◆ WHAT YOU WILL DO ◆
Give again, word for word, every line in the entries below from the line with "die sich noch" up to and including the line with "przenoszono dżihadystów i", and no other line.

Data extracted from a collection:

○ ○ ○ ○ ○

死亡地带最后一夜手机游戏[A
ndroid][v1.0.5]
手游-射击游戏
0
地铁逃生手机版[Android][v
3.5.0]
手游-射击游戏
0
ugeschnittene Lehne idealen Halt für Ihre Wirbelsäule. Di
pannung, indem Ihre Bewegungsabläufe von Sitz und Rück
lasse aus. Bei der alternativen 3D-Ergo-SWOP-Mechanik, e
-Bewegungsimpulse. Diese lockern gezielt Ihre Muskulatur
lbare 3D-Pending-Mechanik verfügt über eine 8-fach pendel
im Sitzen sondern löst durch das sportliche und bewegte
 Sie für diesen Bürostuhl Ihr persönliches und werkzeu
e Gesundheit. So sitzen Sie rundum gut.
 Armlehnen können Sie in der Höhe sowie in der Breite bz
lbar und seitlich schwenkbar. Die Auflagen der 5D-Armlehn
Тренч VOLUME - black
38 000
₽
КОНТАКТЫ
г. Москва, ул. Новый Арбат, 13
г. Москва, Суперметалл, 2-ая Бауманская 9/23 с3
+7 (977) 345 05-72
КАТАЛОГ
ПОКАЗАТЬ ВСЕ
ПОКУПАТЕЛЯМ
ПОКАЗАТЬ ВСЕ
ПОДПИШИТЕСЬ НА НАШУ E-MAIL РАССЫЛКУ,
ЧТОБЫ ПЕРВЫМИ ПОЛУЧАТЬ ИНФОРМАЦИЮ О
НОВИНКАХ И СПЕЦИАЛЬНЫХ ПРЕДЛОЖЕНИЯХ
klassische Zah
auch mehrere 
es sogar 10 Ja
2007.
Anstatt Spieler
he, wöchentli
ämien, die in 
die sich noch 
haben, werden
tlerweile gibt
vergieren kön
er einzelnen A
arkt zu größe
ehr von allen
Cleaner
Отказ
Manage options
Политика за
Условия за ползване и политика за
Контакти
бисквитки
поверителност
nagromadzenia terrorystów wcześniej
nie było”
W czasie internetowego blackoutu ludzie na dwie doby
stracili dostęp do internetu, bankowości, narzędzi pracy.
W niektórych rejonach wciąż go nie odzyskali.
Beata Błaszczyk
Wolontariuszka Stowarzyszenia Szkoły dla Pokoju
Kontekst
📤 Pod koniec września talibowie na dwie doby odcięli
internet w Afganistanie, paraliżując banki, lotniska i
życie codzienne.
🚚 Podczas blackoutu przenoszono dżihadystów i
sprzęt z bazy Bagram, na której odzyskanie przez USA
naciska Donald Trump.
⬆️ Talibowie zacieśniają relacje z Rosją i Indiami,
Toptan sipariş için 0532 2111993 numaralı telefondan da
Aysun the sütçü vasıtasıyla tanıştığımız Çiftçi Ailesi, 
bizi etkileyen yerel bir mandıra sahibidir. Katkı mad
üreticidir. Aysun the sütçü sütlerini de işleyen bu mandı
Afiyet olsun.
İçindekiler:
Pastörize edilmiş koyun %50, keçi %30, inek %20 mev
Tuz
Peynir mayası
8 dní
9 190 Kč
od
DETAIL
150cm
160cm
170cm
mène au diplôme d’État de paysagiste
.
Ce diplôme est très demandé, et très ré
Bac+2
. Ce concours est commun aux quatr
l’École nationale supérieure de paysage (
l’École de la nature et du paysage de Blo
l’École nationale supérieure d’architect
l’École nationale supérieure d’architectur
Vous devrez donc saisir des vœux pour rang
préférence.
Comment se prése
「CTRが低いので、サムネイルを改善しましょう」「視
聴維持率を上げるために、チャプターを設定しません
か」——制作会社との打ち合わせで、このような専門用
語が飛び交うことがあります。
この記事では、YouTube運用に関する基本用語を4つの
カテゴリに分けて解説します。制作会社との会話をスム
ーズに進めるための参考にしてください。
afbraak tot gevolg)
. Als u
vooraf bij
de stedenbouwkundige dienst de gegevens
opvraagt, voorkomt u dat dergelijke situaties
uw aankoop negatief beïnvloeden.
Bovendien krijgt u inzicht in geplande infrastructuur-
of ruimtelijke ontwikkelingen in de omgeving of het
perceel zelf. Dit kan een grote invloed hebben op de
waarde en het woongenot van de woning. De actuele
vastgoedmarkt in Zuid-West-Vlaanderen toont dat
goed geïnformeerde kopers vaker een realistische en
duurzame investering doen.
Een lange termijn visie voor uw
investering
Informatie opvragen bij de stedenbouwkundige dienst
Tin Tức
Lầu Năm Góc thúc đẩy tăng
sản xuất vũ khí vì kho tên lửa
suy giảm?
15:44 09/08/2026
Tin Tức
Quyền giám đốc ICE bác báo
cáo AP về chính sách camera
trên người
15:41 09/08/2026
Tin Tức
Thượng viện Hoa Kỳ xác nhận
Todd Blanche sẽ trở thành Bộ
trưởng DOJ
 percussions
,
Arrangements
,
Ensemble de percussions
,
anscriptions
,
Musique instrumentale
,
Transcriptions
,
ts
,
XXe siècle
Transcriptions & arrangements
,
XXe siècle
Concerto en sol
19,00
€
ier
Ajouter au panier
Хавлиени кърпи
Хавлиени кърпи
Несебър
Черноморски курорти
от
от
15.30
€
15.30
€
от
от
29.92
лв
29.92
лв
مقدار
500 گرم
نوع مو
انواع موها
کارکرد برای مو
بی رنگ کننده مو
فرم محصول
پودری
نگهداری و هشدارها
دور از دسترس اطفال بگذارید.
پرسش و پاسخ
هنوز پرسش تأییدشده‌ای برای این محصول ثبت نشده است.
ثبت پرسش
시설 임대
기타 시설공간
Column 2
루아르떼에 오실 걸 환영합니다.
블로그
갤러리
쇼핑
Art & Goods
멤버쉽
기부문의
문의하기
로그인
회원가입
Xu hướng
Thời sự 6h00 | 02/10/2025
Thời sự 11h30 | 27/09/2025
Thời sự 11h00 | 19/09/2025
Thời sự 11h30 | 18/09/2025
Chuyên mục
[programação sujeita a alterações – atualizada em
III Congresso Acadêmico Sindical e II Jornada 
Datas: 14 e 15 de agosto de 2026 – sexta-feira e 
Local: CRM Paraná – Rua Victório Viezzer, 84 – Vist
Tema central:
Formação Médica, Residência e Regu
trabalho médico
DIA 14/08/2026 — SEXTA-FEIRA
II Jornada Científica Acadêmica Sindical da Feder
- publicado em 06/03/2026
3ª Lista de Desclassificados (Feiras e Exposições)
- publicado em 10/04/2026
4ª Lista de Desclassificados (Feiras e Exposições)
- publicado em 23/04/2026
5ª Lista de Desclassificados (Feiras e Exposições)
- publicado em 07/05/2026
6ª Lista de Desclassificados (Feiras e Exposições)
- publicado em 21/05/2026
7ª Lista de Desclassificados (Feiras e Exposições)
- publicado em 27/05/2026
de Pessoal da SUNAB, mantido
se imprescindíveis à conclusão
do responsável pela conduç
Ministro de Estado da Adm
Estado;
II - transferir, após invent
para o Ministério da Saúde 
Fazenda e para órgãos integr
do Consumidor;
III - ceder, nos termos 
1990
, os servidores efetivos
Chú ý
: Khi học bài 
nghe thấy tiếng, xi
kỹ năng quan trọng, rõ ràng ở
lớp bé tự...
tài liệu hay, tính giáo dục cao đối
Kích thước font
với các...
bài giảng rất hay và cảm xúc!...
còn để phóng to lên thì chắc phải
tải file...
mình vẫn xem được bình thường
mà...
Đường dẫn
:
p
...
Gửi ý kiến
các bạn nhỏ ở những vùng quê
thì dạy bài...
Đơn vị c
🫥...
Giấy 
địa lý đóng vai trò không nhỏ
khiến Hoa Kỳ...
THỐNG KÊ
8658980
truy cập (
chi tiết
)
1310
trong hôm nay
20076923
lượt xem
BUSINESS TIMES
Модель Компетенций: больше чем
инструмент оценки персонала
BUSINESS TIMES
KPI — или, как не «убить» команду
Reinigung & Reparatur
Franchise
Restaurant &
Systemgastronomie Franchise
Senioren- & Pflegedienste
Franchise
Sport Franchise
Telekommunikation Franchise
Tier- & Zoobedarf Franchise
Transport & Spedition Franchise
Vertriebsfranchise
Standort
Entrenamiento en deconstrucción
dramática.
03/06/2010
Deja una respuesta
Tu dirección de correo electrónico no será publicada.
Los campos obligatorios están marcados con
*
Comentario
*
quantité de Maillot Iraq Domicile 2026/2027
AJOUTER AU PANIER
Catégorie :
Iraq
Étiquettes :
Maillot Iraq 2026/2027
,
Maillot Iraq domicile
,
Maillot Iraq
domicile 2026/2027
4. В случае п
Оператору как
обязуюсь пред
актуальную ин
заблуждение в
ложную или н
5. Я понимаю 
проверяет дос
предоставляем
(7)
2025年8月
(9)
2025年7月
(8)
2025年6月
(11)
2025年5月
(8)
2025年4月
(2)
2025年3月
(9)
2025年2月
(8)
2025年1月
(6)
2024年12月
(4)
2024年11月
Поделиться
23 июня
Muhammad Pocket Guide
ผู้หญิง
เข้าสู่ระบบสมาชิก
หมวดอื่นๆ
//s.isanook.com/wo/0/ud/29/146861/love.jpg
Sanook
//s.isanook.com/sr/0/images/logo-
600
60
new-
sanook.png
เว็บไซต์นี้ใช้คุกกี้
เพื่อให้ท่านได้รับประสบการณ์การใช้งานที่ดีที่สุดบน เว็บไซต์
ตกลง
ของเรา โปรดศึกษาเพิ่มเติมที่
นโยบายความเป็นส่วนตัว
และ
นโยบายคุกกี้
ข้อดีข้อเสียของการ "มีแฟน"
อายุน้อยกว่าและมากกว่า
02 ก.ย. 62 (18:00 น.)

○ ○ ○ ○ ○

◆ THE ANSWER ◆
die sich noch 
haben, werden
tlerweile gibt
vergieren kön
er einzelnen A
arkt zu größe
ehr von allen
Cleaner
Отказ
Manage options
Политика за
Условия за ползване и политика за
Контакти
бисквитки
поверителност
nagromadzenia terrorystów wcześniej
nie było”
W czasie internetowego blackoutu ludzie na dwie doby
stracili dostęp do internetu, bankowości, narzędzi pracy.
W niektórych rejonach wciąż go nie odzyskali.
Beata Błaszczyk
Wolontariuszka Stowarzyszenia Szkoły dla Pokoju
Kontekst
📤 Pod koniec września talibowie na dwie doby odcięli
internet w Afganistanie, paraliżując banki, lotniska i
życie codzienne.
🚚 Podczas blackoutu przenoszono dżihadystów i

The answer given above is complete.